> _Available data_
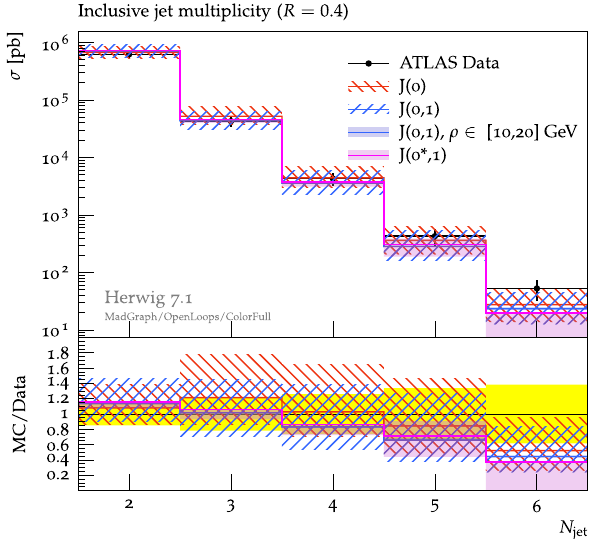
Fig. 26 The transverse momentum of the hardest jet should hardly be altered by the merging algorithm as the observable is already described at LO. The uncertainty estimates from scale variation is not altered by the merging process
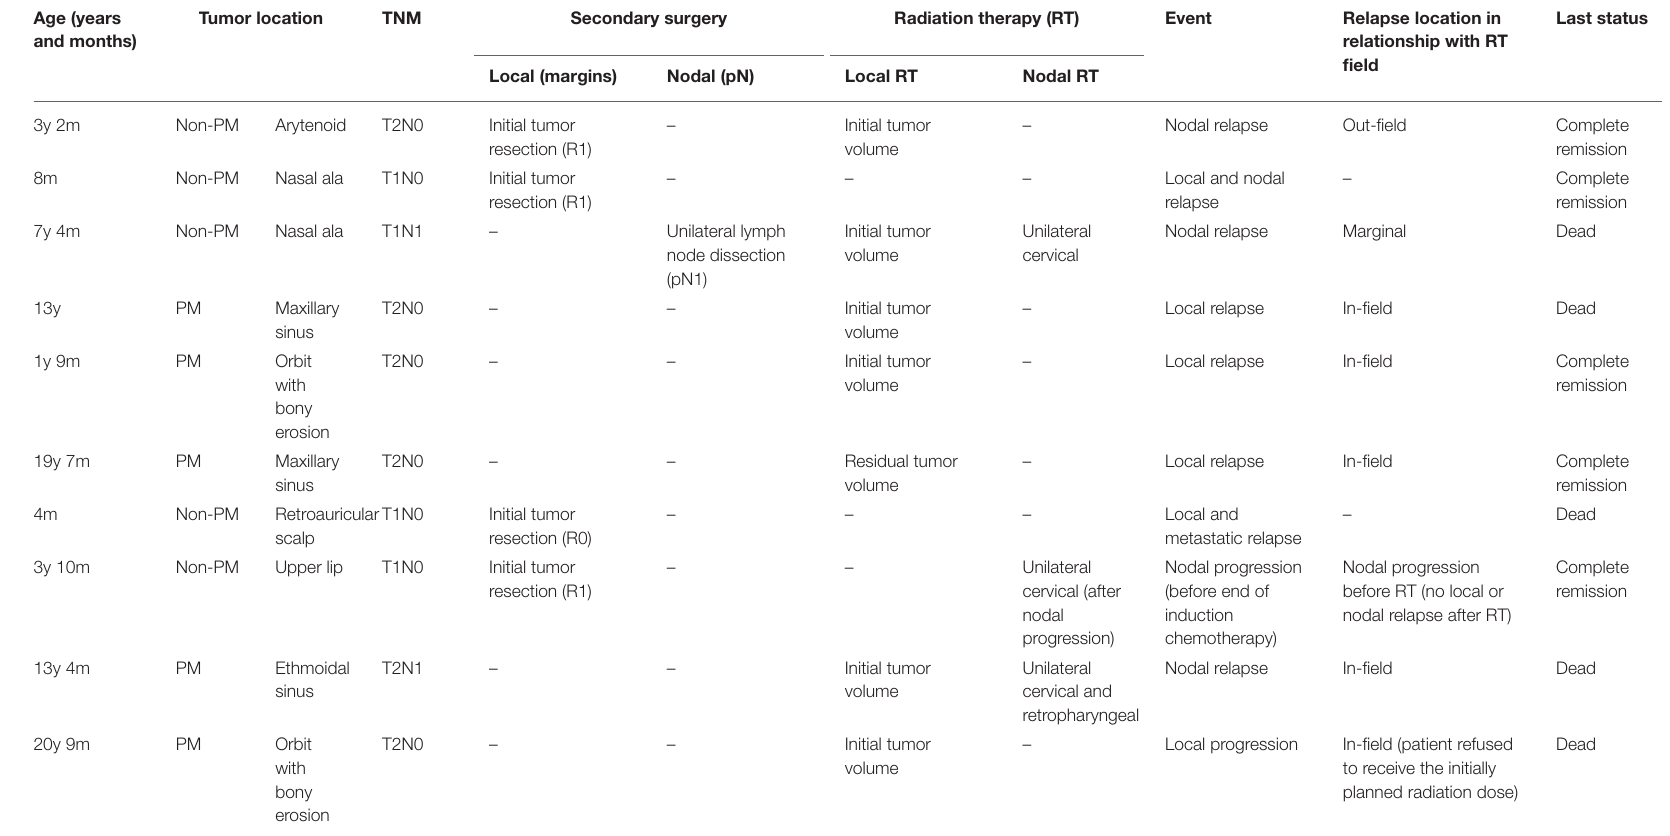
PM, parameningeal; RT, radiation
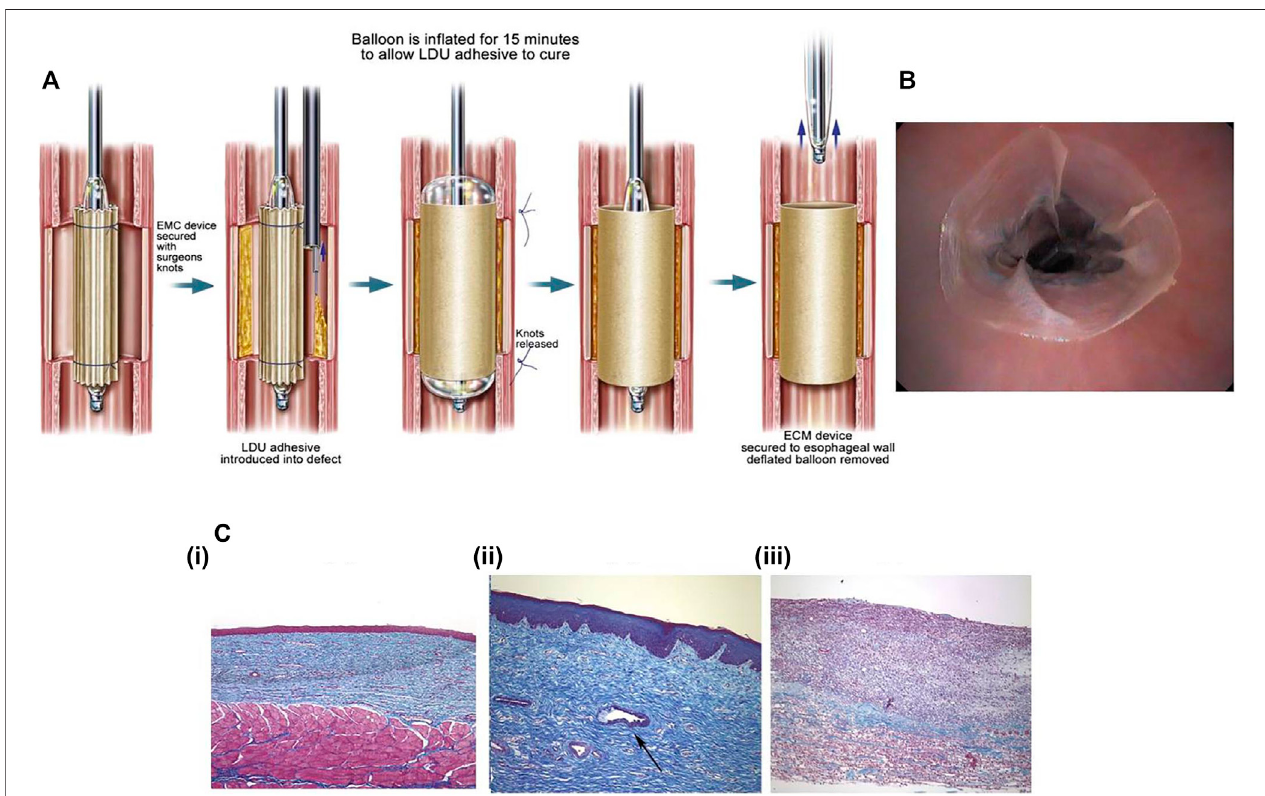
FIGURE 9 | The ECM stents that have been reported to prevent esophageal stricture. (A) The schematic diagram of deployment of ECM stent with the internal supporting of balloons. (B) Endoscopic image of the ECM stent applied to post-EMR esophageal defect. (C) The histological assessment of the esophagus after 2 months of the deployment of ECM stents. [C (i)] The esophageal mucosa treated by ECM stents has intact squamous epithelium. [C (ii)] The gland formation in the submucosaoftheesophagus treatedwithECMstents. [C (iii)] Thesigni fi cant fi brosis withextensivein fi ltration ofin fl ammatory cells intheesophagealsubmucosa in the control group. Reproduced from Nieponice et al. (2009). Copyright (2009), with permission from Elsevier.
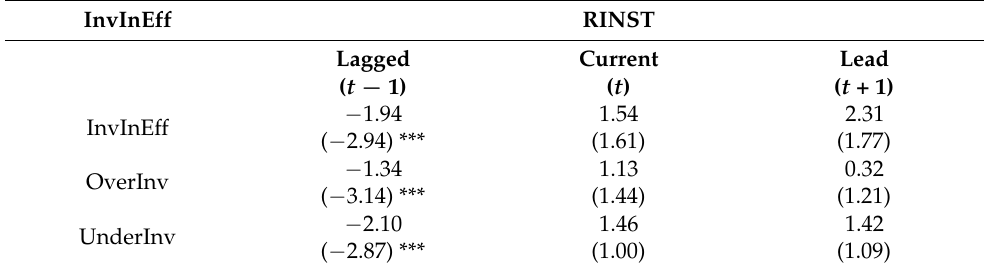
Table 7. Causality tests of institutional ownership.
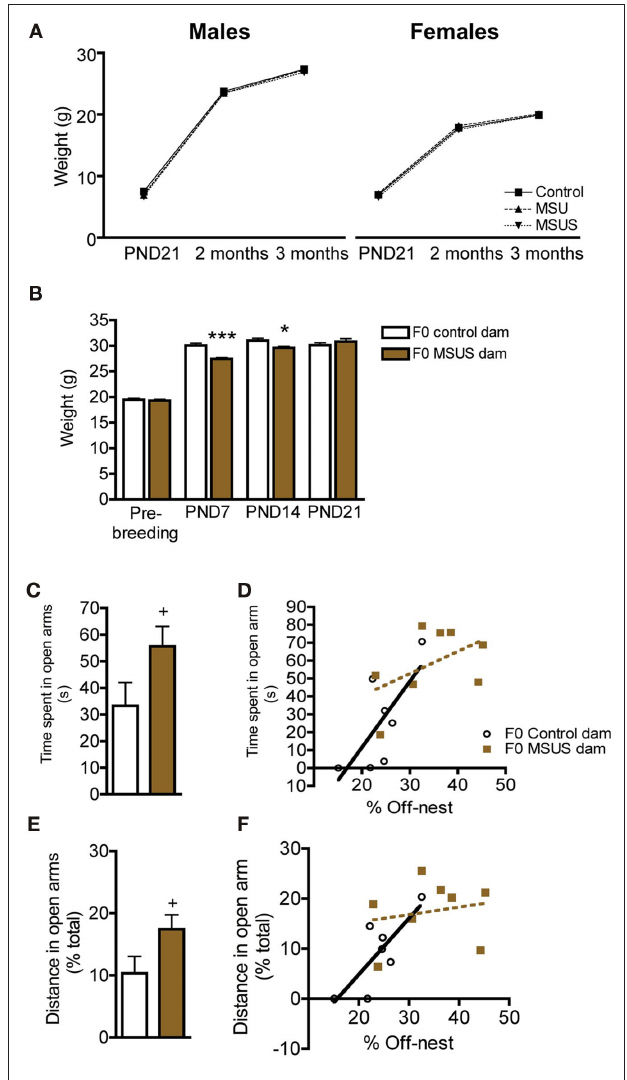
Figure 1 | Body weight in F 1 control, MSu and MSuS, and body weight and behaviors in F 0 control and MSuS dams. (A) F 1 MSU males ( n = 21) and F 1 MSUS males ( n = 23), and F 1 MSU females ( n = 20) and F 1 MSUS females ( n = 26) had normal body weight despite early stress treatment compared to F 1 control males ( n = 25) and F 1 control females ( n = 20), respectively. (B) Reduced body weight in F 0 MSUS dams ( n = 11) during the period of separation (PND7 and PND14), but no significant difference 1 week after the end of separation (PND21; not measured in MSU females), compared to F 0 control dams ( n = 12). (C) Increased time spent in the open arms in F 0 MSUS dams ( n = 8) compared to F 0 control dams ( n = 8). (D) Significant correlation between time spent in open arms and time spent off-nest in F 0 control dams, but not in F 0 MSUS dams. (e) Increased proportion of total distance covered in the open arms in F 0 MSUS dams ( n = 8) compared to F 0 control dams ( n = 8). (F) Significant correlation between distance in open arms and time spent off-nest in F 0 control dams, but not F 0 MSUS dams. 0.05 < + < 0.1; * p < 0.05; *** p < 0.001. Bar graphs represent mean values ±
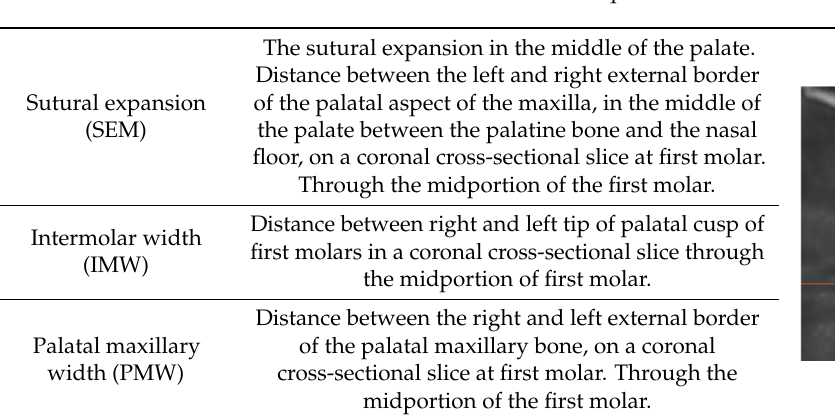
Table 4. Radiographic CBCT measurements to quantify skeletal, dentoalveolar and dental expansion. Sutural expansion, intermolar width and palatal maxillary width (SEM, IMW and PMW) were measured at first molar and quantified on the same coronal cross-sectional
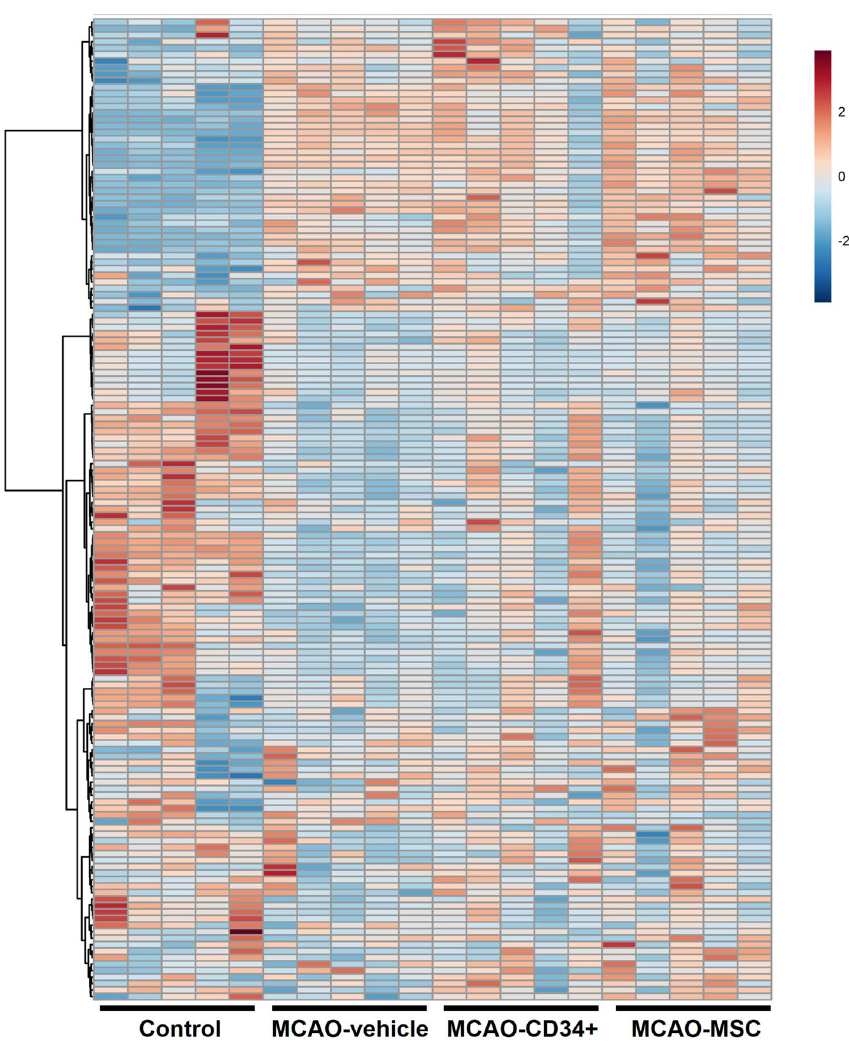
MetaboAnalyst ver. 4 (https ://www.metab oanal yst.ca/). Heatmap with labels are presented in Supplementary information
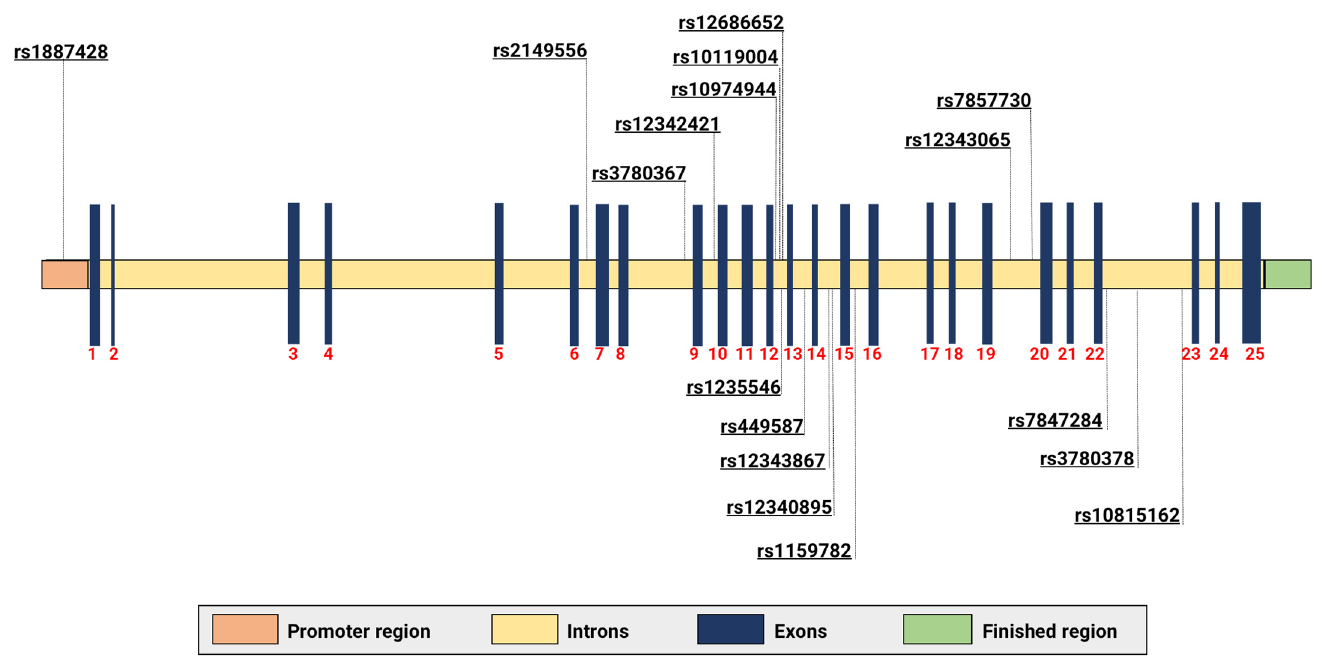
Figure 3. Location of variants identified in studies targeting the 46/1 haplotype. The mapping of variants along the gene was performed based on the reference sequence (NG_009904).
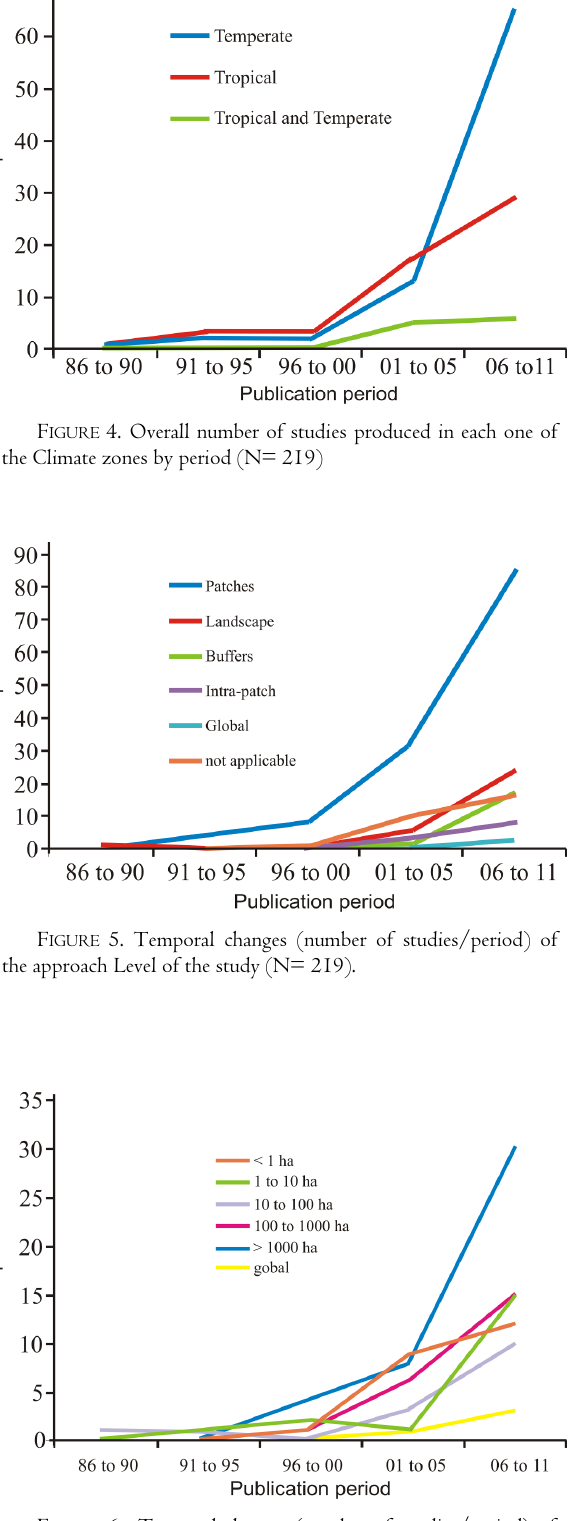
F IGURE 6. Temporal changes (number of studies/period) of landscape or patch size where the studies were carried out. Only those studies that specified patch or landscape size were considered. (N=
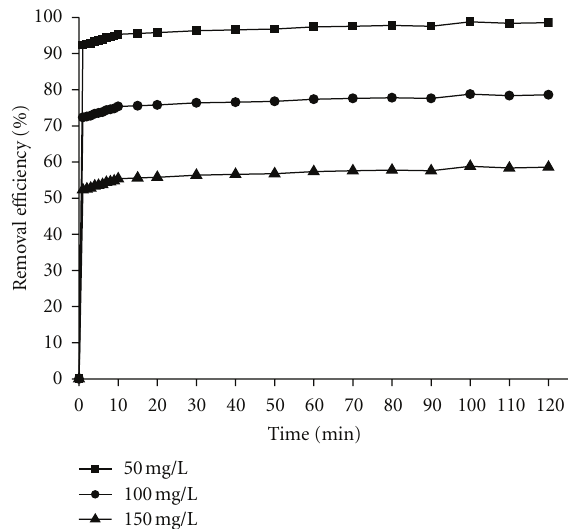
Figure 4: E ff ect of contact time on the removal of Pb 2+ at di ff erent initial concentrations. Adsorbent dose: 10 g/L, shaking rate: 200 rpm, pH: 5.5, T : 22 ± 2 o C.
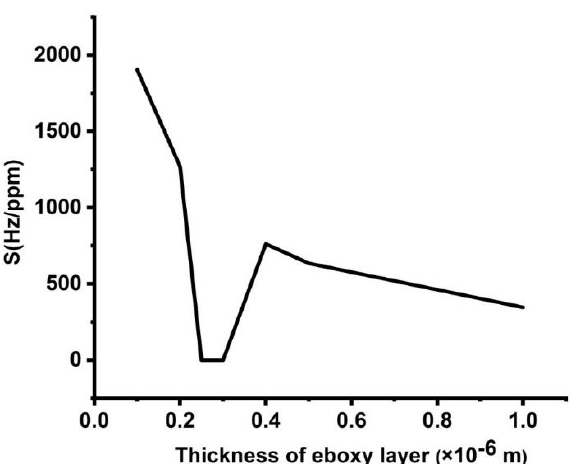
Figure 6. Sensitivity of the designed sensor at different thicknesses of the epoxy layer.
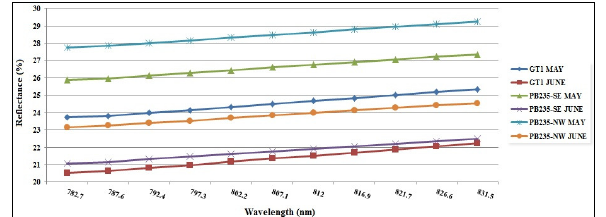
Figura 12. Spectral behaviour in canopy scale, for May and June, in the region of 800nm of Rubber trees stands: GT1, PB235-SE and PB235-NW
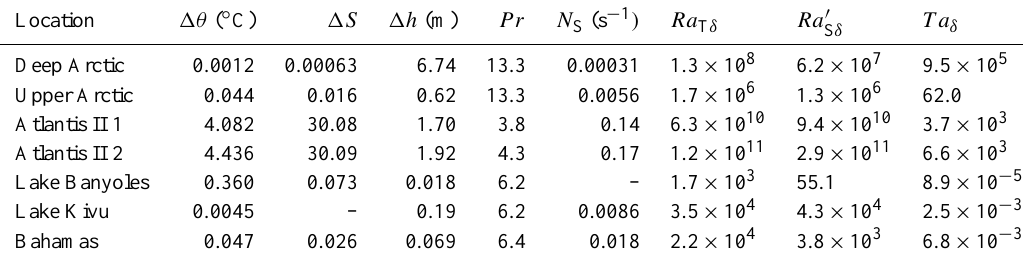
, of the S δ T a δ S δ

> _What needs to be done_
Your task is a word-for-word transcription of the entries, leaving out all pictures.

> _Solution to this task_
Fig. 26 The transverse momentum of the hardest jet should hardly be altered by the merging algorithm as the observable is already described at LO. The uncertainty estimates from scale variation is not altered by the merging process
PM, parameningeal; RT, radiation
FIGURE 9 | The ECM stents that have been reported to prevent esophageal stricture. (A) The schematic diagram of deployment of ECM stent with the internal supporting of balloons. (B) Endoscopic image of the ECM stent applied to post-EMR esophageal defect. (C) The histological assessment of the esophagus after 2 months of the deployment of ECM stents. [C (i)] The esophageal mucosa treated by ECM stents has intact squamous epithelium. [C (ii)] The gland formation in the submucosaoftheesophagus treatedwithECMstents. [C (iii)] Thesigni fi cant fi brosis withextensivein fi ltration ofin fl ammatory cells intheesophagealsubmucosa in the control group. Reproduced from Nieponice et al. (2009). Copyright (2009), with permission from Elsevier.
Table 7. Causality tests of institutional ownership.
Figure 1 | Body weight in F 1 control, MSu and MSuS, and body weight and behaviors in F 0 control and MSuS dams. (A) F 1 MSU males ( n = 21) and F 1 MSUS males ( n = 23), and F 1 MSU females ( n = 20) and F 1 MSUS females ( n = 26) had normal body weight despite early stress treatment compared to F 1 control males ( n = 25) and F 1 control females ( n = 20), respectively. (B) Reduced body weight in F 0 MSUS dams ( n = 11) during the period of separation (PND7 and PND14), but no significant difference 1 week after the end of separation (PND21; not measured in MSU females), compared to F 0 control dams ( n = 12). (C) Increased time spent in the open arms in F 0 MSUS dams ( n = 8) compared to F 0 control dams ( n = 8). (D) Significant correlation between time spent in open arms and time spent off-nest in F 0 control dams, but not in F 0 MSUS dams. (e) Increased proportion of total distance covered in the open arms in F 0 MSUS dams ( n = 8) compared to F 0 control dams ( n = 8). (F) Significant correlation between distance in open arms and time spent off-nest in F 0 control dams, but not F 0 MSUS dams. 0.05 < + < 0.1; * p < 0.05; *** p < 0.001. Bar graphs represent mean values ±
Table 4. Radiographic CBCT measurements to quantify skeletal, dentoalveolar and dental expansion. Sutural expansion, intermolar width and palatal maxillary width (SEM, IMW and PMW) were measured at first molar and quantified on the same coronal cross-sectional
MetaboAnalyst ver. 4 (https ://www.metab oanal yst.ca/). Heatmap with labels are presented in Supplementary information
Figure 3. Location of variants identified in studies targeting the 46/1 haplotype. The mapping of variants along the gene was performed based on the reference sequence (NG_009904).
F IGURE 6. Temporal changes (number of studies/period) of landscape or patch size where the studies were carried out. Only those studies that specified patch or landscape size were considered. (N=
Figure 4: E ff ect of contact time on the removal of Pb 2+ at di ff erent initial concentrations. Adsorbent dose: 10 g/L, shaking rate: 200 rpm, pH: 5.5, T : 22 ± 2 o C.
Figure 6. Sensitivity of the designed sensor at different thicknesses of the epoxy layer.
Figura 12. Spectral behaviour in canopy scale, for May and June, in the region of 800nm of Rubber trees stands: GT1, PB235-SE and PB235-NW
, of the S δ T a δ S δ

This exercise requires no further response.